Be
it of privilege, of poverty, of justice prevailing or not; every
being has a story. The first time I saw the above picture I was
haunted by it's poignancy, but unable to write about it. Too often
it's tempting to travel though life with our eyes firmly closed to
the stories people around us may have to tell. We often don't want to
be witness to the intricacies of their lives; we don't want clarity
or intimate knowledge of where and whom they went home to at night,
their joy and their sorrow, their love or their heartache. Because
once you know it their lives can become a part of our story.
It's
tempting to hide at home reading Alice Pung because she's safe. Her
stories of poverty, struggle and oppression, are beautifully written
and bound together in book's with a guaranteed happy ending.
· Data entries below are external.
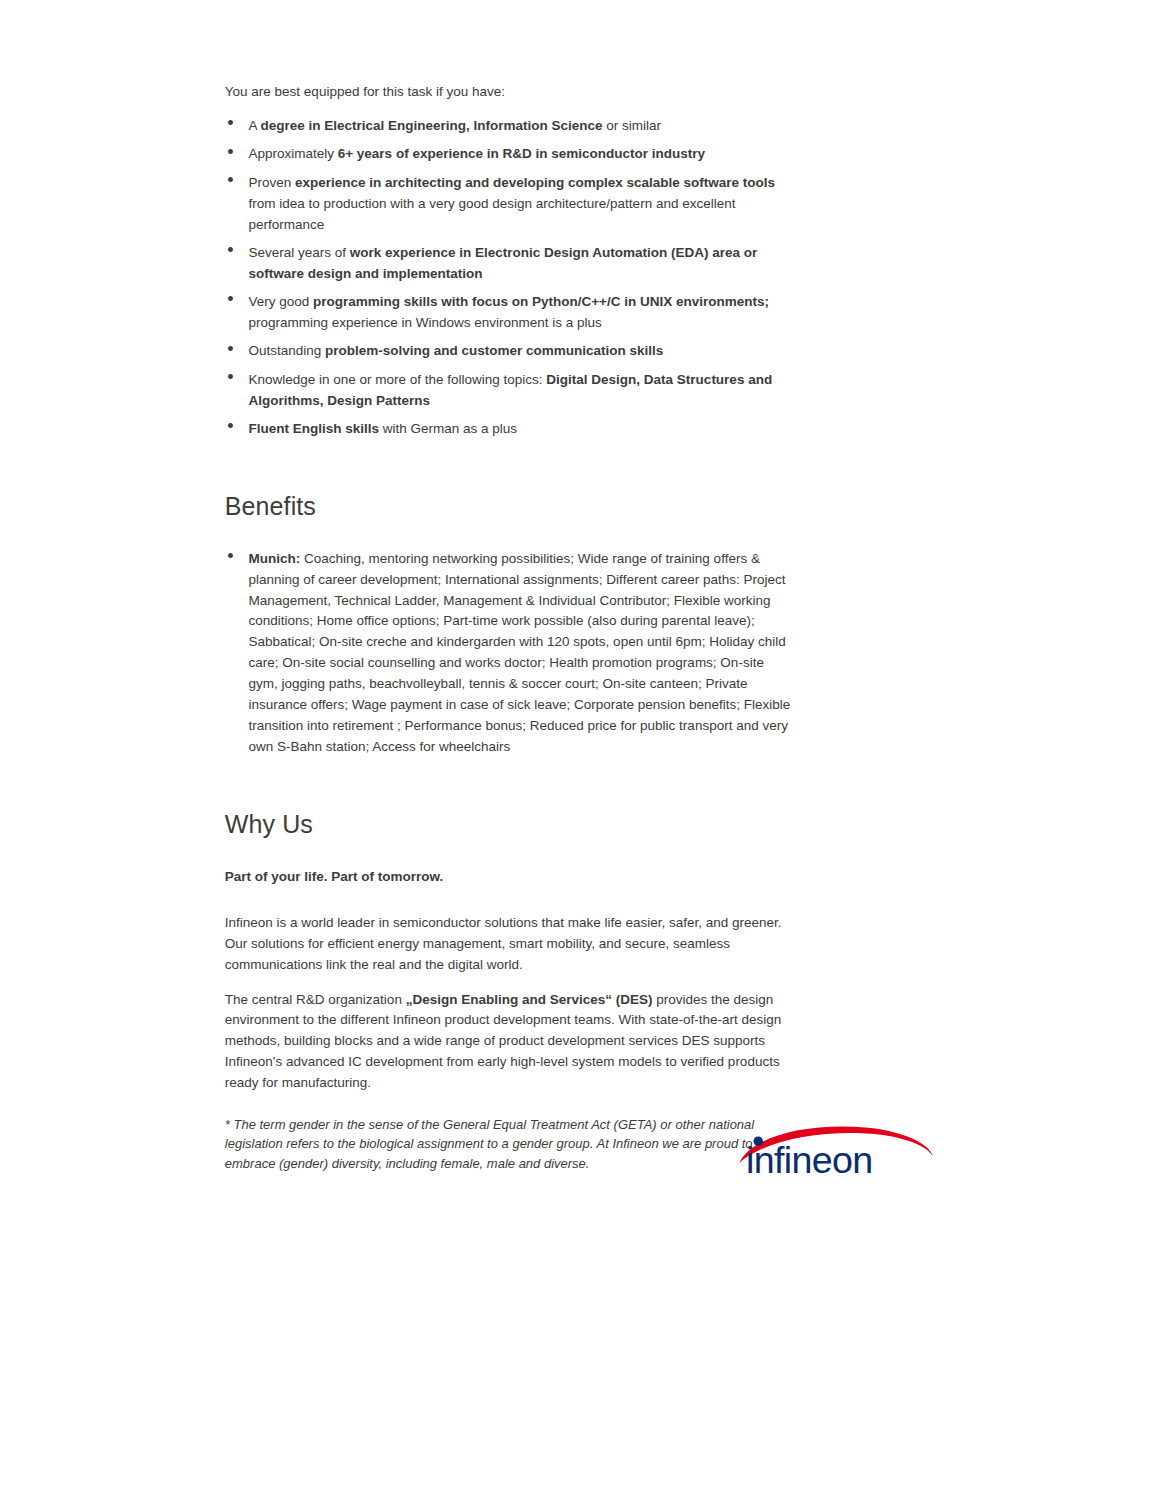You are best equipped for this task if you have:
A degree in Electrical Engineering, Information Science or similar
Approximately 6+ years of experience in R&D in semiconductor industry
Proven experience in architecting and developing complex scalable software tools from idea to production with a very good design architecture/pattern and excellent performance
Several years of work experience in Electronic Design Automation (EDA) area or software design and implementation
Very good programming skills with focus on Python/C++/C in UNIX environments; programming experience in Windows environment is a plus
Outstanding problem-solving and customer communication skills
Knowledge in one or more of the following topics: Digital Design, Data Structures and Algorithms, Design Patterns
Fluent English skills with German as a plus
Benefits
Munich: Coaching, mentoring networking possibilities; Wide range of training offers & planning of career development; International assignments; Different career paths: Project Management, Technical Ladder, Management & Individual Contributor; Flexible working conditions; Home office options; Part-time work possible (also during parental leave); Sabbatical; On-site creche and kindergarden with 120 spots, open until 6pm; Holiday child care; On-site social counselling and works doctor; Health promotion programs; On-site gym, jogging paths, beachvolleyball, tennis & soccer court; On-site canteen; Private insurance offers; Wage payment in case of sick leave; Corporate pension benefits; Flexible transition into retirement ; Performance bonus; Reduced price for public transport and very own S-Bahn station; Access for wheelchairs
Why Us
Part of your life. Part of tomorrow.
Infineon is a world leader in semiconductor solutions that make life easier, safer, and greener. Our solutions for efficient energy management, smart mobility, and secure, seamless communications link the real and the digital world.
The central R&D organization „Design Enabling and Services“ (DES) provides the design environment to the different Infineon product development teams. With state-of-the-art design methods, building blocks and a wide range of product development services DES supports Infineon's advanced IC development from early high-level system models to verified products ready for manufacturing.
* The term gender in the sense of the General Equal Treatment Act (GETA) or other national legislation refers to the biological assignment to a gender group. At Infineon we are proud to embrace (gender) diversity, including female, male and diverse.
Infineon infineon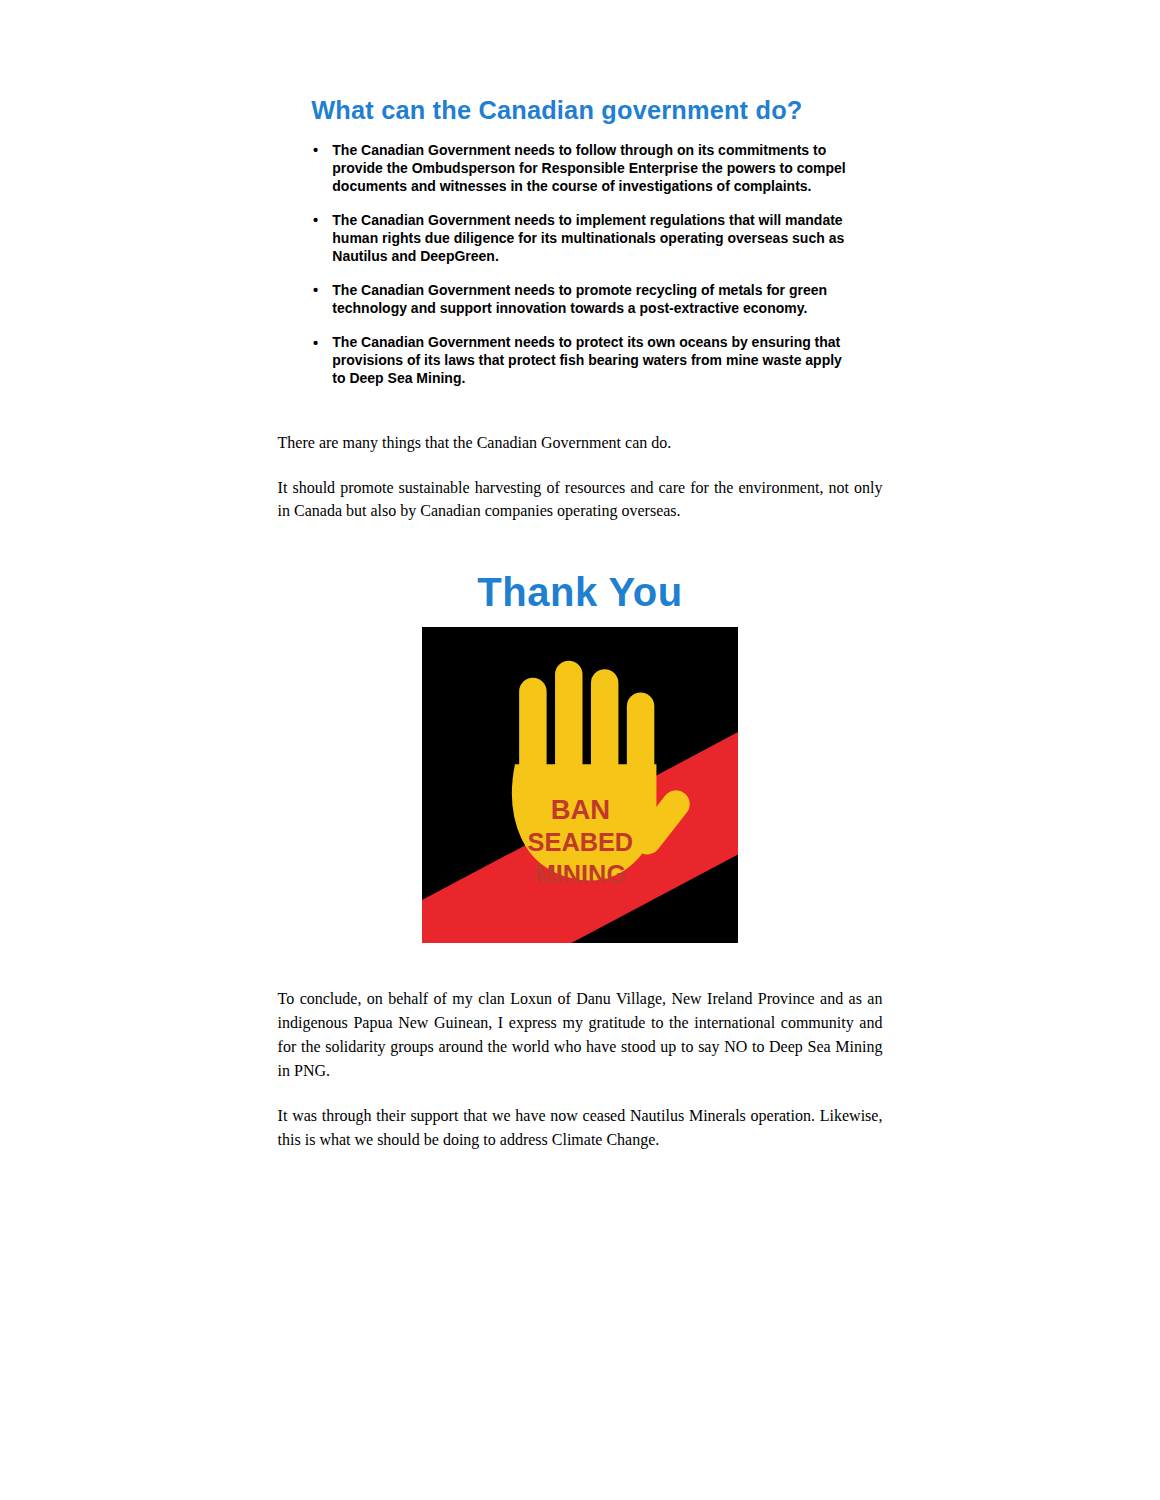What can the Canadian government do?
The Canadian Government needs to follow through on its commitments to provide the Ombudsperson for Responsible Enterprise the powers to compel documents and witnesses in the course of investigations of complaints.
The Canadian Government needs to implement regulations that will mandate human rights due diligence for its multinationals operating overseas such as Nautilus and DeepGreen.
The Canadian Government needs to promote recycling of metals for green technology and support innovation towards a post-extractive economy.
The Canadian Government needs to protect its own oceans by ensuring that provisions of its laws that protect fish bearing waters from mine waste apply to Deep Sea Mining.
There are many things that the Canadian Government can do.
It should promote sustainable harvesting of resources and care for the environment, not only in Canada but also by Canadian companies operating overseas.
Thank You
BAN SEABED MINING
To conclude, on behalf of my clan Loxun of Danu Village, New Ireland Province and as an indigenous Papua New Guinean, I express my gratitude to the international community and for the solidarity groups around the world who have stood up to say NO to Deep Sea Mining in PNG.
It was through their support that we have now ceased Nautilus Minerals operation. Likewise, this is what we should be doing to address Climate Change.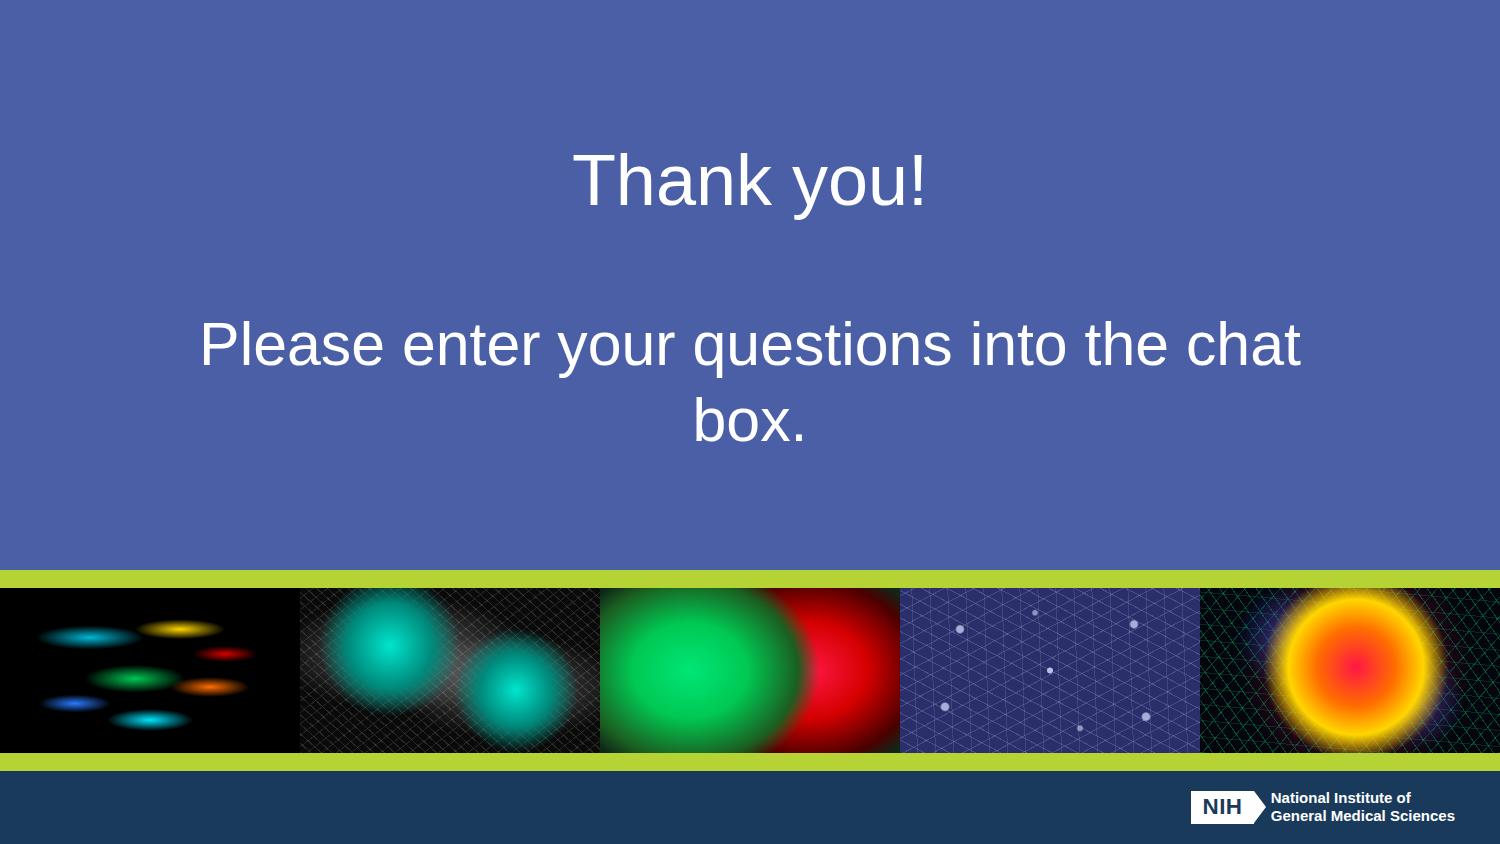Thank you!
Please enter your questions into the chat box.
NIH National Institute of
General Medical Sciences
Stories
of triumph, leaving you with the comforting impression that there is
a sense of justice to this world.
But
as Milan Kundera once wrote that “... there is nothing heavier than
compassion. Not even one's own pain weighs so heavy as the pain one
feels with someone, for someone, a pain intensified by the
imagination and prolonged by a hundred echoes.”
On
opening my eyes I find that my difficulty is not compassion; the
telling of or becoming involved in a story, that is the easy part. My
difficulty is walking away; choosing whose story to tell and whose
battle to fight. I struggle keeping quiet, letting go and
acknowledging that the world is at times is cruel and unfair and as
much as I wish I could find a way to fix everything and everyone's
pain, communicate every untold story to the world... I can't.
There
will always be countless stories, retold and forgotten in equal
measure; I am coming to believe that while I can't fix the world's
problems or pay tribute to every story, I can go through life
dedicated to keeping my eye's open to the stories of those around me. I can
pray for the wisdom to know what stories I am called to tell, what
battles I am called to fight and when I'm called to simply let go.
“The
planet does not need more ‘successful people’. The planet
desperately needs more peacemakers, healers, restorers, storytellers
and lovers of all kinds. It needs people to live well in their
places. It needs people with moral courage willing to join the
struggle to make the world habitable and humane and these qualities
have little to do with success as our culture is the set.”